INFORMATION SHOWN:
------------------------------------------------

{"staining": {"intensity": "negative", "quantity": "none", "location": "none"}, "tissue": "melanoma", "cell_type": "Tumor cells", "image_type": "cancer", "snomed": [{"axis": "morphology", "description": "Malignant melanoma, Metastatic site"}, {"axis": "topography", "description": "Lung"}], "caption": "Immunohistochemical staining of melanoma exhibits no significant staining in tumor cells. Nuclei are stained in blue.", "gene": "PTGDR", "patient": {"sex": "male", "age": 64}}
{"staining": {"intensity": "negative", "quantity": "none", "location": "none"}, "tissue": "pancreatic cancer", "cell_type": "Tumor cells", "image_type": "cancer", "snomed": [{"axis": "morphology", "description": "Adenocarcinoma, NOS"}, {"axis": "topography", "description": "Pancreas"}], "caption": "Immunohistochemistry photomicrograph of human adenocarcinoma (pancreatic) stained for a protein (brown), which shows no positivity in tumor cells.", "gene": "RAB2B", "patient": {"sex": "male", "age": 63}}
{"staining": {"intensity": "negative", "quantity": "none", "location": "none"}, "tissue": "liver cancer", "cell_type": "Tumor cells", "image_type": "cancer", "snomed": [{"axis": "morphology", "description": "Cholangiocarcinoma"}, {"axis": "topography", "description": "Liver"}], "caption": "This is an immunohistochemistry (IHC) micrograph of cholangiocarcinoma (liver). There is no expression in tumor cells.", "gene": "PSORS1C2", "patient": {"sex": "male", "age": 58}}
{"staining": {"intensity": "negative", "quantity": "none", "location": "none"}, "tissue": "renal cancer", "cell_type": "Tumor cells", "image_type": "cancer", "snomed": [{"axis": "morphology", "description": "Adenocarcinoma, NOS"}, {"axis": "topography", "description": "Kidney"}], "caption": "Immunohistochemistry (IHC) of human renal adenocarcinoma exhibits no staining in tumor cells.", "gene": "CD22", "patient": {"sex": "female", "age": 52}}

------------------------------------------------

WORK REQUIRED: Select and copy each line from the data that includes the word "stained".

COMPLETED EXERCISE:
{"staining": {"intensity": "negative", "quantity": "none", "location": "none"}, "tissue": "melanoma", "cell_type": "Tumor cells", "image_type": "cancer", "snomed": [{"axis": "morphology", "description": "Malignant melanoma, Metastatic site"}, {"axis": "topography", "description": "Lung"}], "caption": "Immunohistochemical staining of melanoma exhibits no significant staining in tumor cells. Nuclei are stained in blue.", "gene": "PTGDR", "patient": {"sex": "male", "age": 64}}
{"staining": {"intensity": "negative", "quantity": "none", "location": "none"}, "tissue": "pancreatic cancer", "cell_type": "Tumor cells", "image_type": "cancer", "snomed": [{"axis": "morphology", "description": "Adenocarcinoma, NOS"}, {"axis": "topography", "description": "Pancreas"}], "caption": "Immunohistochemistry photomicrograph of human adenocarcinoma (pancreatic) stained for a protein (brown), which shows no positivity in tumor cells.", "gene": "RAB2B", "patient": {"sex": "male", "age": 63}}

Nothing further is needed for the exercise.